MUTTER: THE DIARY OF A MOTHER is the one that's going to destroy audiences emotionally while also making them deeply uncomfortable (but should still be a good time). Turkish director Alphan Eşeli follows a woman who gives birth (under traumatic circumstances) to a child that is not entirely human. What she does with that, navigating isolation and fear while every maternal instinct she has screams at her to protect what she's created, is where the film becomes something genuinely special. Hazar Ergüçlü and Güven Kıraç lead the cast, and Tribeca's programmers have already singled it out as one of the lineup's bleakest and most uncompromising entries. If The Babadook wrecked you (if you cried AND screamed) MUTTER is operating in that same emotional register, except the creature here is apparently very, very real, and by all accounts very...gnarly? 

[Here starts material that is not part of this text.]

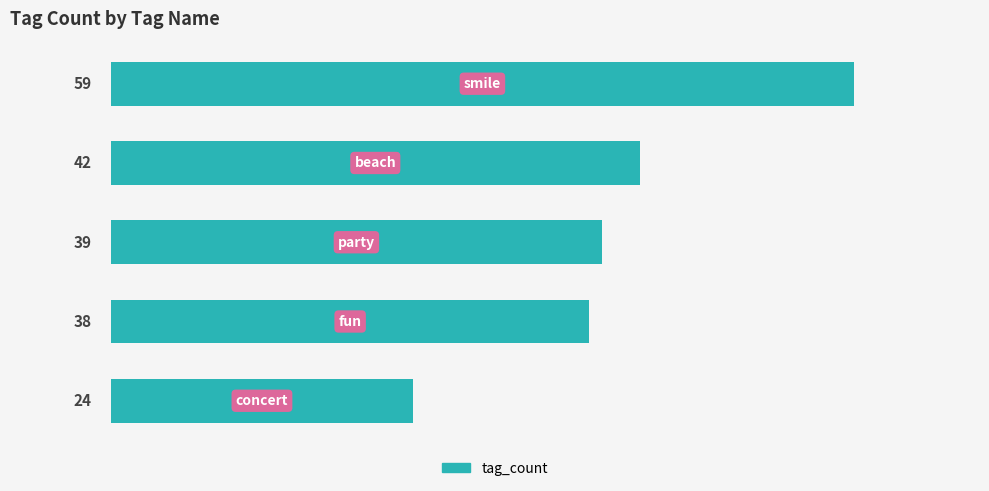

Reading top to bottom, transcribe all the data shown in this chart.

59	42	39	38	24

THE LEADER is technically a prestige true-crime drama, but make no mistake because it definitely belongs on this list, because nothing in the fictional retelling is scarier than what really happened. Director Michael J. Gallagher tells the story of Heaven's Gate, the UFO cult whose 39 members committed the largest mass suicide on American soil in 1997. I was only 12 when it happened, but I still remember the news constantly showing the images of those Nike sneekars, and needless to say the image never left me. The film stars Tim Blake Nelson as cult frontman Marshall Applewhite and Vera Farmiga as co-leader Bonnie Nettles, with Jim Parsons, Simon Rex, and Grace Caroline Currey rounding out an incrediable cast. Tribeca's notes describe Nelson and Farmiga as walking a razor's edge between the farcical and the genuinely disturbing, which raises real questions about charisma, psychology, and the terrifyingly human need to believe in something. 

HALLOWARRIOR is the kind of bonus flim for this list because I feel it is a bit of a wildcare. Ben Sottak's feature debut stars Milly Shapiro (yes, that Milly Shapiro, the one who traumatized everyone in Hereditary) as Pumpkin, a Halloween-obsessed survivor of a humanity-ending plague who has made her peace with being the last person alive. Her home is covered in jack-o'-lanterns because to her every day is Halloween. She is (in her own post-apocalyptic way) thriving. Then Shannyn Sossamon arrives with a gang of raiders and everything goes wrong very fast. Shudder already snapped up the rights for North America, the UK, Ireland, Australia, and New Zealand before the film even screened at Tribeca, which tells you this film should be a good tim. It looks like a Halloween horror love letter mixed with post-apocalyptic survival and home invasion, and I am really looking forward to seeing this one with an audience.